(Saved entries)

-.-.-

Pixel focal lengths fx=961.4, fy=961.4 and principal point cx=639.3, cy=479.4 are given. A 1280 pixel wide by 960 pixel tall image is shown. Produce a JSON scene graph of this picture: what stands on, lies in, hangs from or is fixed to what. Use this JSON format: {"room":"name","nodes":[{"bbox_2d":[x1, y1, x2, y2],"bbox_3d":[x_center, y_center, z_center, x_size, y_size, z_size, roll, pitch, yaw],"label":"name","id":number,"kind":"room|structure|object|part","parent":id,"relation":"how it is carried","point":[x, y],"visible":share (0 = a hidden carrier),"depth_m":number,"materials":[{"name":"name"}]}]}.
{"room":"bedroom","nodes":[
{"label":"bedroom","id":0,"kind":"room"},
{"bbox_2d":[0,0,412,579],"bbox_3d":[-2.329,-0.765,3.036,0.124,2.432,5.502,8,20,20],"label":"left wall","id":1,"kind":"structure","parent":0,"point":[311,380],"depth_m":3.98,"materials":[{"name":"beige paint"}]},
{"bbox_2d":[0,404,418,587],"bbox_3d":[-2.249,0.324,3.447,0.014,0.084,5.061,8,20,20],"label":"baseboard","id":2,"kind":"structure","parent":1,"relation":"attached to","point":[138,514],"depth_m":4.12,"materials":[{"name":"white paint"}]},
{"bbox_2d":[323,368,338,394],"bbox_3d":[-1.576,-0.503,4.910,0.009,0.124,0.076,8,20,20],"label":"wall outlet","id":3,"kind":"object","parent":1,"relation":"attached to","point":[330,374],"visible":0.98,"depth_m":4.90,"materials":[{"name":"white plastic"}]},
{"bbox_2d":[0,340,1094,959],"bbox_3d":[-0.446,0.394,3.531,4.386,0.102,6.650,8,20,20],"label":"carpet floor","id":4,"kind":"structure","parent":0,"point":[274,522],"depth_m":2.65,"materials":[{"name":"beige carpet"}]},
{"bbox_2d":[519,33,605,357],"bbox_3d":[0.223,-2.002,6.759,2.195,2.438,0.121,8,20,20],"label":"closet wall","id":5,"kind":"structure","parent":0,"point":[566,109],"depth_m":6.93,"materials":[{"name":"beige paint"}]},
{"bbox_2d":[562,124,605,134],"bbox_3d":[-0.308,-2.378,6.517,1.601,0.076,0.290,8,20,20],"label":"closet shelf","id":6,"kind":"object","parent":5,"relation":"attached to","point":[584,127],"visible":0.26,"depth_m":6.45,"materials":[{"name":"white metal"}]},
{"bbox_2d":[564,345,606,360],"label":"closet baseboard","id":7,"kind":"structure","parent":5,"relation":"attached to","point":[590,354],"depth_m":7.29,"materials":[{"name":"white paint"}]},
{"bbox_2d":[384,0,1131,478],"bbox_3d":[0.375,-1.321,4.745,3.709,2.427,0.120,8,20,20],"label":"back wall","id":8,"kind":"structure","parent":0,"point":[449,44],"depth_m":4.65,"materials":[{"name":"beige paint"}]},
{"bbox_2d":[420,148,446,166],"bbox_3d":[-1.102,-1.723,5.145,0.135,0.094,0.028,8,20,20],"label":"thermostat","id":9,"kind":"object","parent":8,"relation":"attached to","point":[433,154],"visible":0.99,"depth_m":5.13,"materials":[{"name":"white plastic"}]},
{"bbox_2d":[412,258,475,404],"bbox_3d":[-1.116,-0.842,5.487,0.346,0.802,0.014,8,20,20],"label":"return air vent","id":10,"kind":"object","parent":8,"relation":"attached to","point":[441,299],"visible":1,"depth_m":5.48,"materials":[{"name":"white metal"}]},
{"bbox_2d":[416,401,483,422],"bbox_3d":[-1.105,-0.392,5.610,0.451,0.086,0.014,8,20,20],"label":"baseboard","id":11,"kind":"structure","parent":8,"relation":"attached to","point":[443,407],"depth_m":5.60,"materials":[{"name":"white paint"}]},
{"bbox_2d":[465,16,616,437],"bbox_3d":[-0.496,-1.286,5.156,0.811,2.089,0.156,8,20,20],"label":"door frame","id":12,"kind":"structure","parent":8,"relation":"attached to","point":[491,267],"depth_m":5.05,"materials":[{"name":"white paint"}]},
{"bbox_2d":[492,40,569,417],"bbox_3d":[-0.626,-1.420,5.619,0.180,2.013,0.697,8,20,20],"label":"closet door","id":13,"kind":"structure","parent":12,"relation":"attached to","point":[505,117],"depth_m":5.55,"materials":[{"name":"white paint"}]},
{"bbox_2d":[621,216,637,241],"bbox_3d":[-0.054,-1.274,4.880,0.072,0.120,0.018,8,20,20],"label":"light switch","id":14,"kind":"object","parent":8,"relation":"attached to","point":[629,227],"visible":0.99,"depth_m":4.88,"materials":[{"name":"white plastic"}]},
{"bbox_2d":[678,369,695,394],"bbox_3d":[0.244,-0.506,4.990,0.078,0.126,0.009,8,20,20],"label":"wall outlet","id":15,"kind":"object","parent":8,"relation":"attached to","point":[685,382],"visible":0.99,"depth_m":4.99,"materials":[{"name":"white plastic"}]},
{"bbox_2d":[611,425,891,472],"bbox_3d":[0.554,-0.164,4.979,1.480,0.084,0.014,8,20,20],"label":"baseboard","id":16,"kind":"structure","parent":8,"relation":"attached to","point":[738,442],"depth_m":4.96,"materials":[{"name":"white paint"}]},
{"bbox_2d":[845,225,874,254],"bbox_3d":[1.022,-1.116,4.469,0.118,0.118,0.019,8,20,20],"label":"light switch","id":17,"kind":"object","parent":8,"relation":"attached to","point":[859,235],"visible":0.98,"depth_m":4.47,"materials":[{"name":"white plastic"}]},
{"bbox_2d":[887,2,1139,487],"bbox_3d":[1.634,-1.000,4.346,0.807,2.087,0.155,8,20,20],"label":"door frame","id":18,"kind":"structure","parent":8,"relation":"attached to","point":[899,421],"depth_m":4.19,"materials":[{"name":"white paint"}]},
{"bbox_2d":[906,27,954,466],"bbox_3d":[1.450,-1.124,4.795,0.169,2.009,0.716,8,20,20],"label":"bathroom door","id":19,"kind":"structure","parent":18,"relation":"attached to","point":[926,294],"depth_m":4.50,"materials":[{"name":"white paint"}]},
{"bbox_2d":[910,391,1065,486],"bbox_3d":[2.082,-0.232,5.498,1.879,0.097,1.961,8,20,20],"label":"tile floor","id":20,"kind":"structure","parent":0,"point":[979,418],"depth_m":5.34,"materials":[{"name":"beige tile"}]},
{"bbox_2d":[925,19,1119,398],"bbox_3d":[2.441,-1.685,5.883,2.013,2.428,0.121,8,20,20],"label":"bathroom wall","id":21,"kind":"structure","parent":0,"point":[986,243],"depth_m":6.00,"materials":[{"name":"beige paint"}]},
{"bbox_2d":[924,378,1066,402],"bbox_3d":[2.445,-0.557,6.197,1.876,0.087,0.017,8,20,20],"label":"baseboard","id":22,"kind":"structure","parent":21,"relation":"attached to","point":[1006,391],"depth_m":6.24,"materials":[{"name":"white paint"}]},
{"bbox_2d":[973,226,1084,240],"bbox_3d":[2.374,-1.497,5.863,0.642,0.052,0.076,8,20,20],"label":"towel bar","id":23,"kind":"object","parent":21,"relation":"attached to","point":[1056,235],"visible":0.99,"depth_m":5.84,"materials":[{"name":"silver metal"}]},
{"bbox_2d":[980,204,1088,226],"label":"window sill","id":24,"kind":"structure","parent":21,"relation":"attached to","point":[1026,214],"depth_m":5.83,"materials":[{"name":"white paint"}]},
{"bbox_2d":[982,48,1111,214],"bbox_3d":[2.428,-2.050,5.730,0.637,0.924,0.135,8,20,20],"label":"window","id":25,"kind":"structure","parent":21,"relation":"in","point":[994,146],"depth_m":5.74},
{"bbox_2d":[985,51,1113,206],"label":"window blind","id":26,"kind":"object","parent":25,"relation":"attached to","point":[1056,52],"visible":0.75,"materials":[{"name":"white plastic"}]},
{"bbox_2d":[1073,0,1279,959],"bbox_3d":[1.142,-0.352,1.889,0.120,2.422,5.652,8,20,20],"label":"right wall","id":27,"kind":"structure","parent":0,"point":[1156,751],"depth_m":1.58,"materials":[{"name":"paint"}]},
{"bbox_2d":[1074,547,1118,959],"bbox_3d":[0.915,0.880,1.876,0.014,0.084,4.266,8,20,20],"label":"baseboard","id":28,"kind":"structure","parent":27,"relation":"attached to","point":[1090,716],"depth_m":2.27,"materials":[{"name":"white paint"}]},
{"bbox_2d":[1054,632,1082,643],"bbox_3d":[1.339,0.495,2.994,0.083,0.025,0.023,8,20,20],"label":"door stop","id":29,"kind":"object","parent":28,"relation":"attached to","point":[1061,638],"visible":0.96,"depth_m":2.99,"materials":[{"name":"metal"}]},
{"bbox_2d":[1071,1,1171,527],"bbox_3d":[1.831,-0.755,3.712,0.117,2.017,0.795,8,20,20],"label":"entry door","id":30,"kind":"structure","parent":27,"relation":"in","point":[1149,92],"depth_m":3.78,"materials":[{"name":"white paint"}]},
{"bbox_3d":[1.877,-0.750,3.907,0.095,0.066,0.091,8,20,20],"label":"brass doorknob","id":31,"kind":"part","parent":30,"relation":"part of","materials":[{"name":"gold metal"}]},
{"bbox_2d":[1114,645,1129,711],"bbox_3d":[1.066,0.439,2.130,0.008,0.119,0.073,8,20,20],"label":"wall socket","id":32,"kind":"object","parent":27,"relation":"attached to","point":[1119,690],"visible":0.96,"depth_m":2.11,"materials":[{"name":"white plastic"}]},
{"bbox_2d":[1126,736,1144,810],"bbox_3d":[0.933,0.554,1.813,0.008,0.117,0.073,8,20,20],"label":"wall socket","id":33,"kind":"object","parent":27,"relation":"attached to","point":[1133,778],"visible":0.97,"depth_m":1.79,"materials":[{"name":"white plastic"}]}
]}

-.-.-

__What this task involves__: Taking the records above as input, show every line in which the word "metal" is present.

__Problem solution__:
{"bbox_2d":[562,124,605,134],"bbox_3d":[-0.308,-2.378,6.517,1.601,0.076,0.290,8,20,20],"label":"closet shelf","id":6,"kind":"object","parent":5,"relation":"attached to","point":[584,127],"visible":0.26,"depth_m":6.45,"materials":[{"name":"white metal"}]},
{"bbox_2d":[412,258,475,404],"bbox_3d":[-1.116,-0.842,5.487,0.346,0.802,0.014,8,20,20],"label":"return air vent","id":10,"kind":"object","parent":8,"relation":"attached to","point":[441,299],"visible":1,"depth_m":5.48,"materials":[{"name":"white metal"}]},
{"bbox_2d":[973,226,1084,240],"bbox_3d":[2.374,-1.497,5.863,0.642,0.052,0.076,8,20,20],"label":"towel bar","id":23,"kind":"object","parent":21,"relation":"attached to","point":[1056,235],"visible":0.99,"depth_m":5.84,"materials":[{"name":"silver metal"}]},
{"bbox_2d":[1054,632,1082,643],"bbox_3d":[1.339,0.495,2.994,0.083,0.025,0.023,8,20,20],"label":"door stop","id":29,"kind":"object","parent":28,"relation":"attached to","point":[1061,638],"visible":0.96,"depth_m":2.99,"materials":[{"name":"metal"}]},
{"bbox_3d":[1.877,-0.750,3.907,0.095,0.066,0.091,8,20,20],"label":"brass doorknob","id":31,"kind":"part","parent":30,"relation":"part of","materials":[{"name":"gold metal"}]},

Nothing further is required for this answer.